* _WHAT THIS TASK INVOLVES_: Reproduce the entries below character for character.

↓

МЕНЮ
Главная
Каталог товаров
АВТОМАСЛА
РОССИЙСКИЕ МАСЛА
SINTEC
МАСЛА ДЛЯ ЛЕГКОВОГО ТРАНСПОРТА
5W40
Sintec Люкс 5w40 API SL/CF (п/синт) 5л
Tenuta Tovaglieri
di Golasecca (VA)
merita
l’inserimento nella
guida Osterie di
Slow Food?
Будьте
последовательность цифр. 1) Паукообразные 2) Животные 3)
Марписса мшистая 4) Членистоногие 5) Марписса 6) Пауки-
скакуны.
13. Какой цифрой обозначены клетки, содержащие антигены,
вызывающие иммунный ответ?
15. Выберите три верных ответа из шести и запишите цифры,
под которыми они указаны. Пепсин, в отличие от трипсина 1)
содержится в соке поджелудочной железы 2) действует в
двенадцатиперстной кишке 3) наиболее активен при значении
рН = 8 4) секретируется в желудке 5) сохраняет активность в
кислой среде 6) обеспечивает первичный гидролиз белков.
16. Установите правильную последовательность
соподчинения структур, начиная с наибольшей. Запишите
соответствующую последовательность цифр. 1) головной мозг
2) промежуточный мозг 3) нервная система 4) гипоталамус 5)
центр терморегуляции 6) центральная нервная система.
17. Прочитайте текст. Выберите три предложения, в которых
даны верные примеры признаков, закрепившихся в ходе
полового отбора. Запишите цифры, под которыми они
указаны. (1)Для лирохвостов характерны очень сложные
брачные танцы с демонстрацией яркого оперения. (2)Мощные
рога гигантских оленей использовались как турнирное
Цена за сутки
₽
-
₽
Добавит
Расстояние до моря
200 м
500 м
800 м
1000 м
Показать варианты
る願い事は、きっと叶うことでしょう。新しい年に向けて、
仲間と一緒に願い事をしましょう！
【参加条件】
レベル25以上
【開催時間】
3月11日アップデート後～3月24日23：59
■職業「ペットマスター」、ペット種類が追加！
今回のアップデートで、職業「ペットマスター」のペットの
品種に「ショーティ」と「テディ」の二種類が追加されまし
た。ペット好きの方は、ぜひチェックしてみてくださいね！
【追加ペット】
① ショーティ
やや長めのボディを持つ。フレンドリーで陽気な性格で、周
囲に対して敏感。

↑

* _TASK SOLUTION_:
МЕНЮ
Главная
Каталог товаров
АВТОМАСЛА
РОССИЙСКИЕ МАСЛА
SINTEC
МАСЛА ДЛЯ ЛЕГКОВОГО ТРАНСПОРТА
5W40
Sintec Люкс 5w40 API SL/CF (п/синт) 5л
Tenuta Tovaglieri
di Golasecca (VA)
merita
l’inserimento nella
guida Osterie di
Slow Food?
Будьте
последовательность цифр. 1) Паукообразные 2) Животные 3)
Марписса мшистая 4) Членистоногие 5) Марписса 6) Пауки-
скакуны.
13. Какой цифрой обозначены клетки, содержащие антигены,
вызывающие иммунный ответ?
15. Выберите три верных ответа из шести и запишите цифры,
под которыми они указаны. Пепсин, в отличие от трипсина 1)
содержится в соке поджелудочной железы 2) действует в
двенадцатиперстной кишке 3) наиболее активен при значении
рН = 8 4) секретируется в желудке 5) сохраняет активность в
кислой среде 6) обеспечивает первичный гидролиз белков.
16. Установите правильную последовательность
соподчинения структур, начиная с наибольшей. Запишите
соответствующую последовательность цифр. 1) головной мозг
2) промежуточный мозг 3) нервная система 4) гипоталамус 5)
центр терморегуляции 6) центральная нервная система.
17. Прочитайте текст. Выберите три предложения, в которых
даны верные примеры признаков, закрепившихся в ходе
полового отбора. Запишите цифры, под которыми они
указаны. (1)Для лирохвостов характерны очень сложные
брачные танцы с демонстрацией яркого оперения. (2)Мощные
рога гигантских оленей использовались как турнирное
Цена за сутки
₽
-
₽
Добавит
Расстояние до моря
200 м
500 м
800 м
1000 м
Показать варианты
る願い事は、きっと叶うことでしょう。新しい年に向けて、
仲間と一緒に願い事をしましょう！
【参加条件】
レベル25以上
【開催時間】
3月11日アップデート後～3月24日23：59
■職業「ペットマスター」、ペット種類が追加！
今回のアップデートで、職業「ペットマスター」のペットの
品種に「ショーティ」と「テディ」の二種類が追加されまし
た。ペット好きの方は、ぜひチェックしてみてくださいね！
【追加ペット】
① ショーティ
やや長めのボディを持つ。フレンドリーで陽気な性格で、周
囲に対して敏感。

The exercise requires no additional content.